» GIVEN INFORMATION:

=======

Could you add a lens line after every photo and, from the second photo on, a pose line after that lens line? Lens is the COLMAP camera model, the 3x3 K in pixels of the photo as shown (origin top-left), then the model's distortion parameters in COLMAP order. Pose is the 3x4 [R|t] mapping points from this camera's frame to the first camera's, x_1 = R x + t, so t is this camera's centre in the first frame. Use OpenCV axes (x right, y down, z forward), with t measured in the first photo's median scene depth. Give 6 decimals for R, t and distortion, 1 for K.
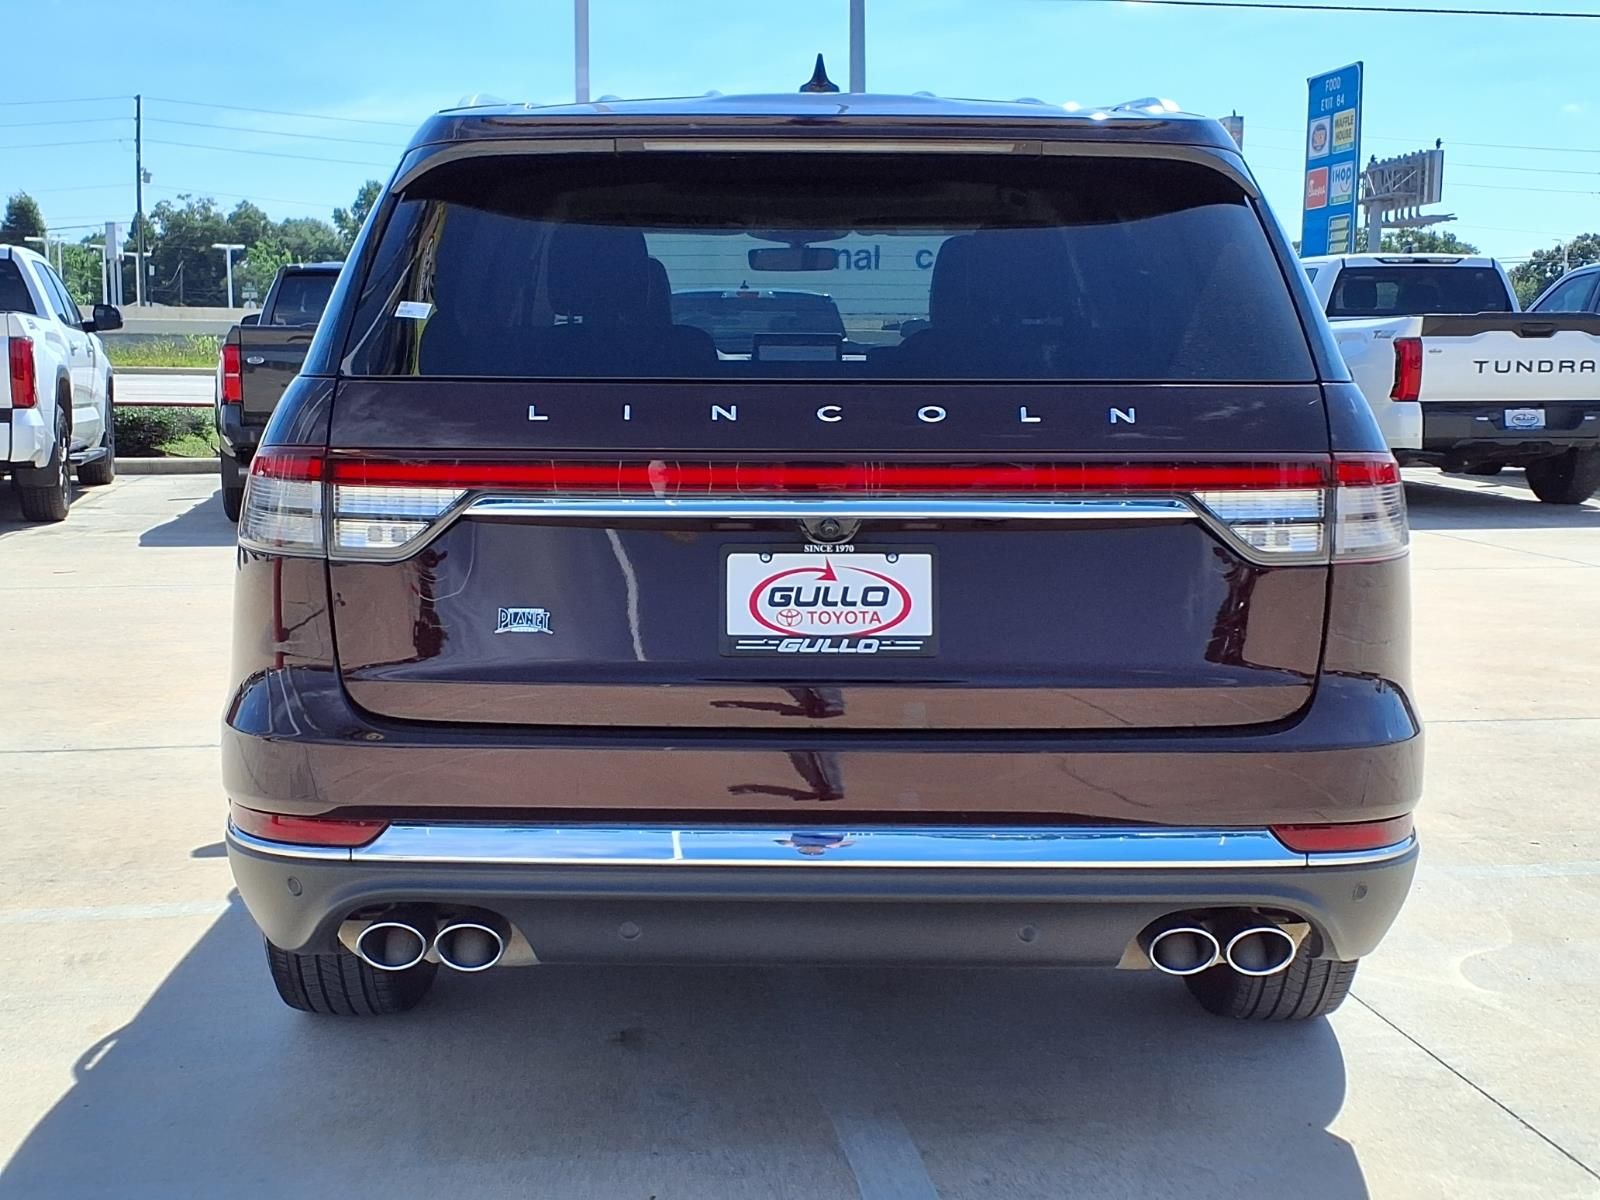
lens RADIAL K [[2293.1, 0, 800.0], [0, 2293.1, 600.0], [0, 0, 1]] dist [0.130400, -0.064218]
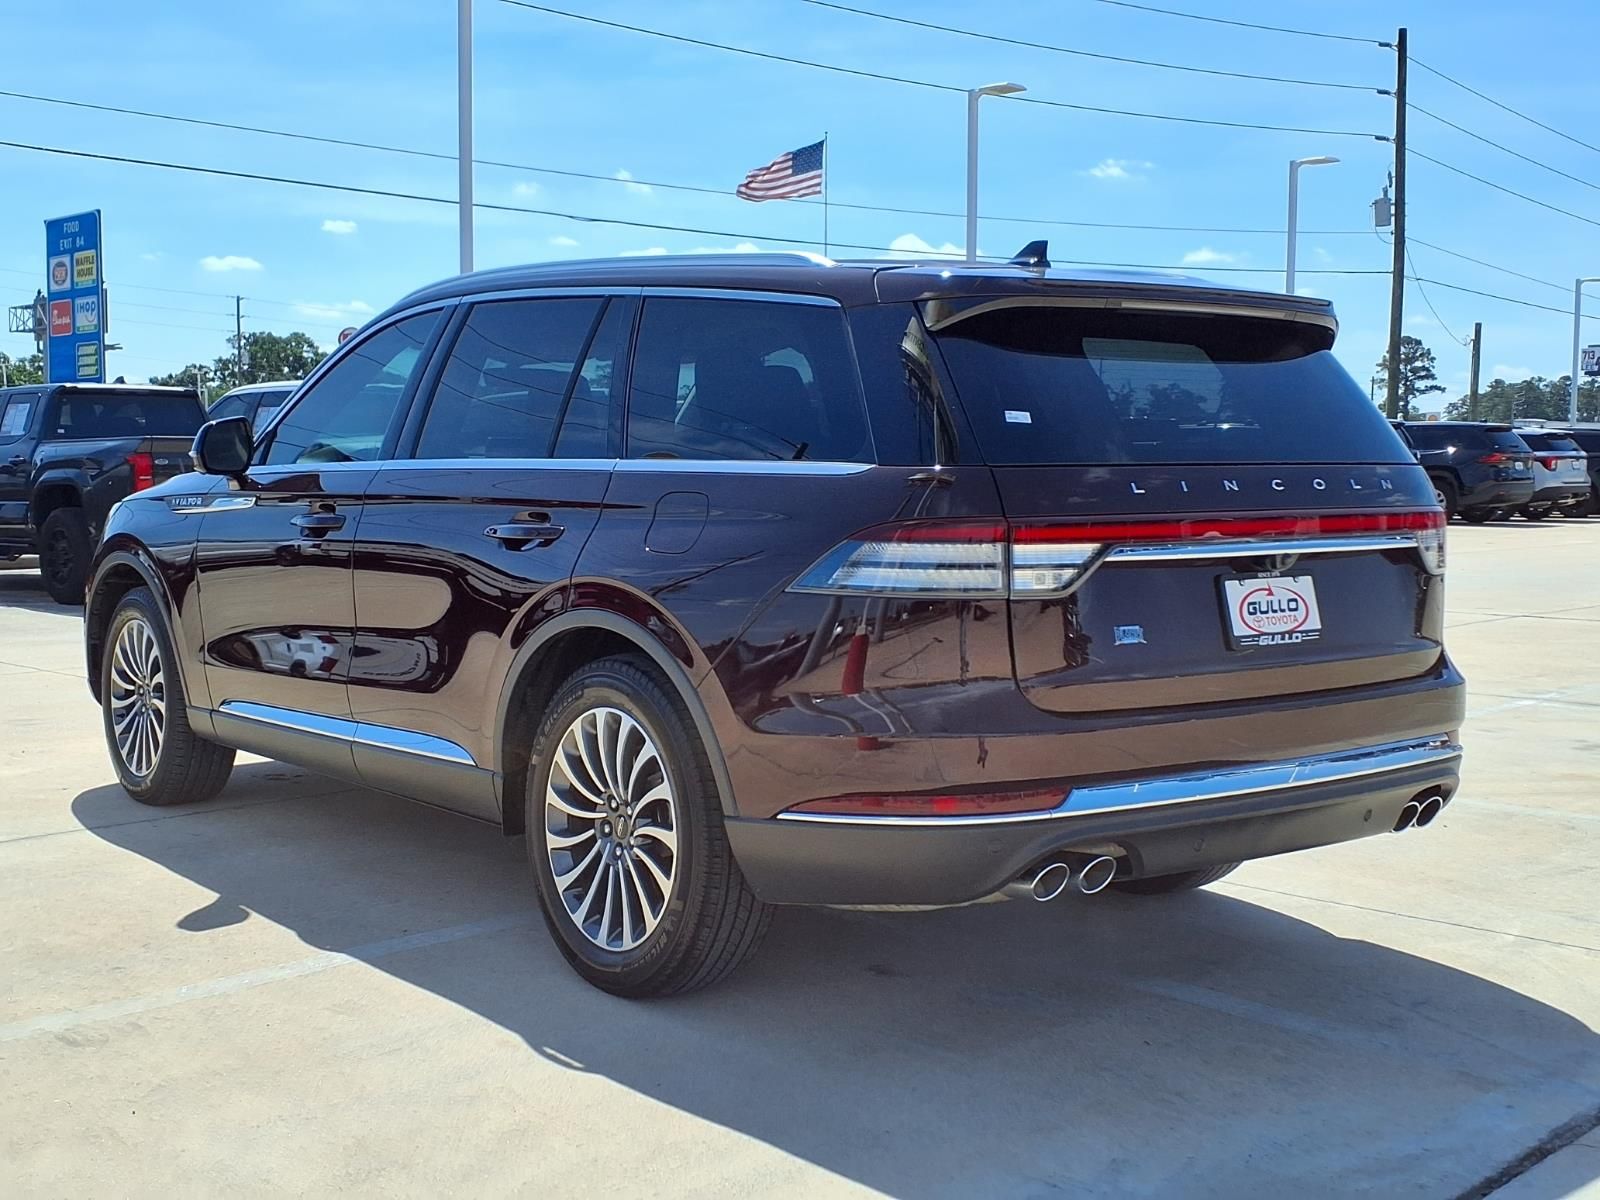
lens RADIAL K [[2142.3, 0, 798.3], [0, 2142.3, 434.5], [0, 0, 1]] dist [-0.191594, -0.000225]
pose [[0.792048, 0.002208, 0.610455, -1.077361], [0.072043, 0.992667, -0.097065, -0.001108], [-0.606193, 0.120859, 0.786081, 0.086044]]
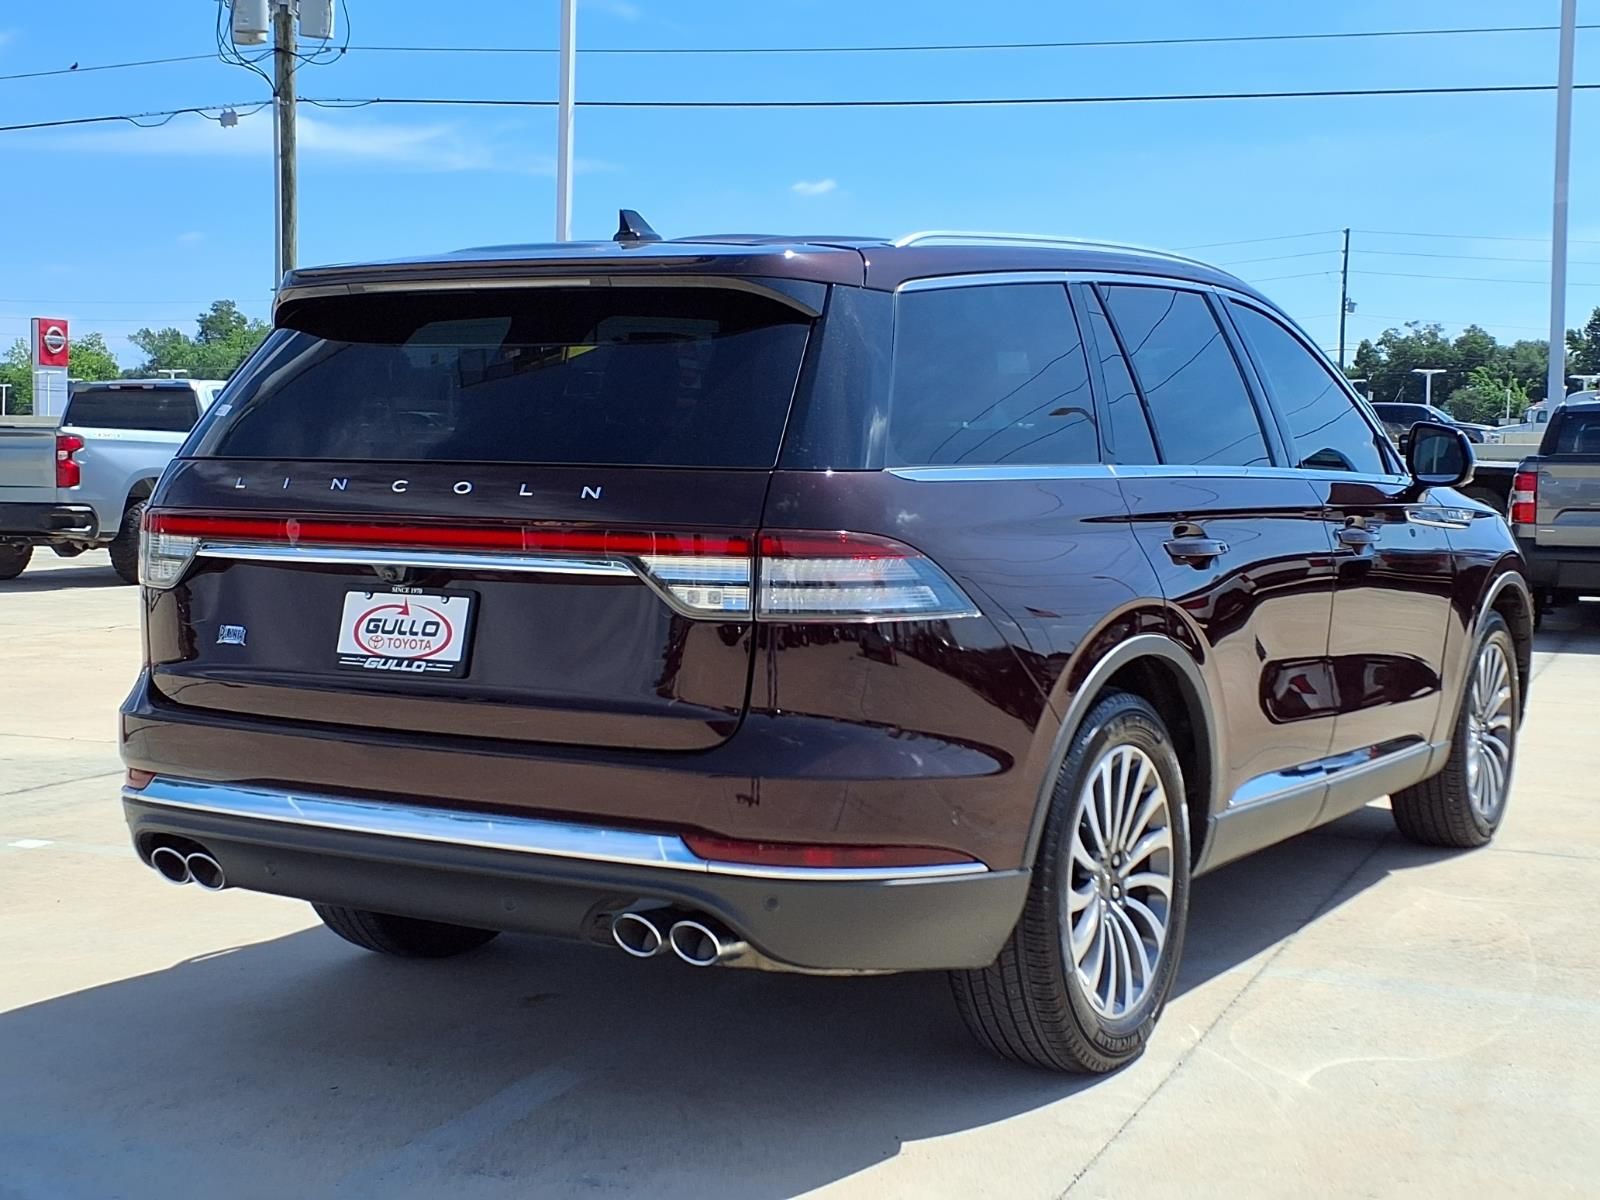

=======

The answer is every line of the data, exactly as written, with the pictures dropped.

Could you add a lens line after every photo and, from the second photo on, a pose line after that lens line? Lens is the COLMAP camera model, the 3x3 K in pixels of the photo as shown (origin top-left), then the model's distortion parameters in COLMAP order. Pose is the 3x4 [R|t] mapping points from this camera's frame to the first camera's, x_1 = R x + t, so t is this camera's centre in the first frame. Use OpenCV axes (x right, y down, z forward), with t measured in the first photo's median scene depth. Give 6 decimals for R, t and distortion, 1 for K.
lens RADIAL K [[2293.1, 0, 800.0], [0, 2293.1, 600.0], [0, 0, 1]] dist [0.130400, -0.064218]
lens RADIAL K [[2142.3, 0, 798.3], [0, 2142.3, 434.5], [0, 0, 1]] dist [-0.191594, -0.000225]
pose [[0.792048, 0.002208, 0.610455, -1.077361], [0.072043, 0.992667, -0.097065, -0.001108], [-0.606193, 0.120859, 0.786081, 0.086044]]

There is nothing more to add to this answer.